§ **What you should do**: Copy every entry precisely.

§ **Data supplied**:
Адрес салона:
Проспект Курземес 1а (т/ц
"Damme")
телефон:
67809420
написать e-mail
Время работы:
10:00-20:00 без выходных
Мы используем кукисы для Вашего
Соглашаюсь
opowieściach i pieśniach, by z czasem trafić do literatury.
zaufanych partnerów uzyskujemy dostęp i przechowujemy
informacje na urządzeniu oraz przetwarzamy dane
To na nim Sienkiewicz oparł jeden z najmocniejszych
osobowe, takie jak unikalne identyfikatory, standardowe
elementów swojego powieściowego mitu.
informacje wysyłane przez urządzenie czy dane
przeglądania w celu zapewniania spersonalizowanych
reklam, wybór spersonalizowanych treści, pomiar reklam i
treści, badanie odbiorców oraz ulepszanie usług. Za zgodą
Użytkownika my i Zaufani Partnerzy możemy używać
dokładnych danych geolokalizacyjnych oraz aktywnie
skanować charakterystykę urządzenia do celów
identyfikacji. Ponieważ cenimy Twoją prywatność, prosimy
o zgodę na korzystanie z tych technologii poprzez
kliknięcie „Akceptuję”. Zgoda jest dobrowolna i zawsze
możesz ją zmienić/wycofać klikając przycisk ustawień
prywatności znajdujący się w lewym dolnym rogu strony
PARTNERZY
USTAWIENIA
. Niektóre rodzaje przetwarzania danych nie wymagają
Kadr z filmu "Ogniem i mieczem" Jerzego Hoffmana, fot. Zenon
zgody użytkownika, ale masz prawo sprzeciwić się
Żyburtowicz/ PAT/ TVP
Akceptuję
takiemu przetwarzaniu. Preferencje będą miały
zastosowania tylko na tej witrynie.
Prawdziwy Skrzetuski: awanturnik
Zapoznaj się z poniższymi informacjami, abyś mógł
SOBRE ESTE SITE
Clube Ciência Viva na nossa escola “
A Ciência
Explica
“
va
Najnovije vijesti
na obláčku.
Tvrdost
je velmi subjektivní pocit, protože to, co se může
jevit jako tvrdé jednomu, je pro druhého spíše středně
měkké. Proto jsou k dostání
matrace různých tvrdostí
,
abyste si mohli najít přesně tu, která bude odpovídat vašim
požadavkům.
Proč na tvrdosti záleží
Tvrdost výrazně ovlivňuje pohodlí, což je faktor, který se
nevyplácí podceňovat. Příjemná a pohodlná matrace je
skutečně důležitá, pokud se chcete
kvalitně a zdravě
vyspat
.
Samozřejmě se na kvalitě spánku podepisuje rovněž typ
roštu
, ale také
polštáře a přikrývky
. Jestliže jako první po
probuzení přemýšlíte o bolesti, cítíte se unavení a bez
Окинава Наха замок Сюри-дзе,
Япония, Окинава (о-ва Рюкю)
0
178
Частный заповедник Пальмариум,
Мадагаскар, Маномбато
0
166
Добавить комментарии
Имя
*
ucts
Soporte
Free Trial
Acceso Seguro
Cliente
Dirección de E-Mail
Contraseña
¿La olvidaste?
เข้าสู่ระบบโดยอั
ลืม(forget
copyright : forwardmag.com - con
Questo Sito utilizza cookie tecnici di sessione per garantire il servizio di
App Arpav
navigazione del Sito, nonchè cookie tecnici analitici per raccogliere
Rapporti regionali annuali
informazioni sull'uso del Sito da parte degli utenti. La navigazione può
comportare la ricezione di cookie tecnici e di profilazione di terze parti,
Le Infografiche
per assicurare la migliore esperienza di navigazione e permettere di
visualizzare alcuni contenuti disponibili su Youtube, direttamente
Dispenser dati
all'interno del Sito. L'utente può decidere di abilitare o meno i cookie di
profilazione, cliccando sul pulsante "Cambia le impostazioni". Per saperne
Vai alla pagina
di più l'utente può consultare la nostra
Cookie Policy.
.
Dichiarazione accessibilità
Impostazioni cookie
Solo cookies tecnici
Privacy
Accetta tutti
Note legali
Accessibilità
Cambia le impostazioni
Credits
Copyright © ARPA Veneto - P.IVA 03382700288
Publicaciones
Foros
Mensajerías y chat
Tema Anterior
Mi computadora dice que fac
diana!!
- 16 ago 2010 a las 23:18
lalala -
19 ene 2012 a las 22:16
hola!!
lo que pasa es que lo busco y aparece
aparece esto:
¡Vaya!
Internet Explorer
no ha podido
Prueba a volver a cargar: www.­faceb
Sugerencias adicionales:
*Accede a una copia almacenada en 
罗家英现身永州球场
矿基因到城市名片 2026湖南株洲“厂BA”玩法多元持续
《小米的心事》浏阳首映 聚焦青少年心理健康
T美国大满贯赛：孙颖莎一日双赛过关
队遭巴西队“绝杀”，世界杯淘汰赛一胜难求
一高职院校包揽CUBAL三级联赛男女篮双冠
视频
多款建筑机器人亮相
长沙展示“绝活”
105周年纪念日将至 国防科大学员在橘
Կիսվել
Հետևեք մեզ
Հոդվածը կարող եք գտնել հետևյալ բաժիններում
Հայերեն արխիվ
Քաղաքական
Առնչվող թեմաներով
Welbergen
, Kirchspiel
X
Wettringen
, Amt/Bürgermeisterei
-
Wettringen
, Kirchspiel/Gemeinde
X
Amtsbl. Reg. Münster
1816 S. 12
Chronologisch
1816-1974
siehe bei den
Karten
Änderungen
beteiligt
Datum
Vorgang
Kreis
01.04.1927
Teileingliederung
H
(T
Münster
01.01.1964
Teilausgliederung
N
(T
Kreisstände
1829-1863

§ **Written response**:
Адрес салона:
Проспект Курземес 1а (т/ц
"Damme")
телефон:
67809420
написать e-mail
Время работы:
10:00-20:00 без выходных
Мы используем кукисы для Вашего
Соглашаюсь
opowieściach i pieśniach, by z czasem trafić do literatury.
zaufanych partnerów uzyskujemy dostęp i przechowujemy
informacje na urządzeniu oraz przetwarzamy dane
To na nim Sienkiewicz oparł jeden z najmocniejszych
osobowe, takie jak unikalne identyfikatory, standardowe
elementów swojego powieściowego mitu.
informacje wysyłane przez urządzenie czy dane
przeglądania w celu zapewniania spersonalizowanych
reklam, wybór spersonalizowanych treści, pomiar reklam i
treści, badanie odbiorców oraz ulepszanie usług. Za zgodą
Użytkownika my i Zaufani Partnerzy możemy używać
dokładnych danych geolokalizacyjnych oraz aktywnie
skanować charakterystykę urządzenia do celów
identyfikacji. Ponieważ cenimy Twoją prywatność, prosimy
o zgodę na korzystanie z tych technologii poprzez
kliknięcie „Akceptuję”. Zgoda jest dobrowolna i zawsze
możesz ją zmienić/wycofać klikając przycisk ustawień
prywatności znajdujący się w lewym dolnym rogu strony
PARTNERZY
USTAWIENIA
. Niektóre rodzaje przetwarzania danych nie wymagają
Kadr z filmu "Ogniem i mieczem" Jerzego Hoffmana, fot. Zenon
zgody użytkownika, ale masz prawo sprzeciwić się
Żyburtowicz/ PAT/ TVP
Akceptuję
takiemu przetwarzaniu. Preferencje będą miały
zastosowania tylko na tej witrynie.
Prawdziwy Skrzetuski: awanturnik
Zapoznaj się z poniższymi informacjami, abyś mógł
SOBRE ESTE SITE
Clube Ciência Viva na nossa escola “
A Ciência
Explica
“
va
Najnovije vijesti
na obláčku.
Tvrdost
je velmi subjektivní pocit, protože to, co se může
jevit jako tvrdé jednomu, je pro druhého spíše středně
měkké. Proto jsou k dostání
matrace různých tvrdostí
,
abyste si mohli najít přesně tu, která bude odpovídat vašim
požadavkům.
Proč na tvrdosti záleží
Tvrdost výrazně ovlivňuje pohodlí, což je faktor, který se
nevyplácí podceňovat. Příjemná a pohodlná matrace je
skutečně důležitá, pokud se chcete
kvalitně a zdravě
vyspat
.
Samozřejmě se na kvalitě spánku podepisuje rovněž typ
roštu
, ale také
polštáře a přikrývky
. Jestliže jako první po
probuzení přemýšlíte o bolesti, cítíte se unavení a bez
Окинава Наха замок Сюри-дзе,
Япония, Окинава (о-ва Рюкю)
0
178
Частный заповедник Пальмариум,
Мадагаскар, Маномбато
0
166
Добавить комментарии
Имя
*
ucts
Soporte
Free Trial
Acceso Seguro
Cliente
Dirección de E-Mail
Contraseña
¿La olvidaste?
เข้าสู่ระบบโดยอั
ลืม(forget
copyright : forwardmag.com - con
Questo Sito utilizza cookie tecnici di sessione per garantire il servizio di
App Arpav
navigazione del Sito, nonchè cookie tecnici analitici per raccogliere
Rapporti regionali annuali
informazioni sull'uso del Sito da parte degli utenti. La navigazione può
comportare la ricezione di cookie tecnici e di profilazione di terze parti,
Le Infografiche
per assicurare la migliore esperienza di navigazione e permettere di
visualizzare alcuni contenuti disponibili su Youtube, direttamente
Dispenser dati
all'interno del Sito. L'utente può decidere di abilitare o meno i cookie di
profilazione, cliccando sul pulsante "Cambia le impostazioni". Per saperne
Vai alla pagina
di più l'utente può consultare la nostra
Cookie Policy.
.
Dichiarazione accessibilità
Impostazioni cookie
Solo cookies tecnici
Privacy
Accetta tutti
Note legali
Accessibilità
Cambia le impostazioni
Credits
Copyright © ARPA Veneto - P.IVA 03382700288
Publicaciones
Foros
Mensajerías y chat
Tema Anterior
Mi computadora dice que fac
diana!!
- 16 ago 2010 a las 23:18
lalala -
19 ene 2012 a las 22:16
hola!!
lo que pasa es que lo busco y aparece
aparece esto:
¡Vaya!
Internet Explorer
no ha podido
Prueba a volver a cargar: www.­faceb
Sugerencias adicionales:
*Accede a una copia almacenada en 
罗家英现身永州球场
矿基因到城市名片 2026湖南株洲“厂BA”玩法多元持续
《小米的心事》浏阳首映 聚焦青少年心理健康
T美国大满贯赛：孙颖莎一日双赛过关
队遭巴西队“绝杀”，世界杯淘汰赛一胜难求
一高职院校包揽CUBAL三级联赛男女篮双冠
视频
多款建筑机器人亮相
长沙展示“绝活”
105周年纪念日将至 国防科大学员在橘
Կիսվել
Հետևեք մեզ
Հոդվածը կարող եք գտնել հետևյալ բաժիններում
Հայերեն արխիվ
Քաղաքական
Առնչվող թեմաներով
Welbergen
, Kirchspiel
X
Wettringen
, Amt/Bürgermeisterei
-
Wettringen
, Kirchspiel/Gemeinde
X
Amtsbl. Reg. Münster
1816 S. 12
Chronologisch
1816-1974
siehe bei den
Karten
Änderungen
beteiligt
Datum
Vorgang
Kreis
01.04.1927
Teileingliederung
H
(T
Münster
01.01.1964
Teilausgliederung
N
(T
Kreisstände
1829-1863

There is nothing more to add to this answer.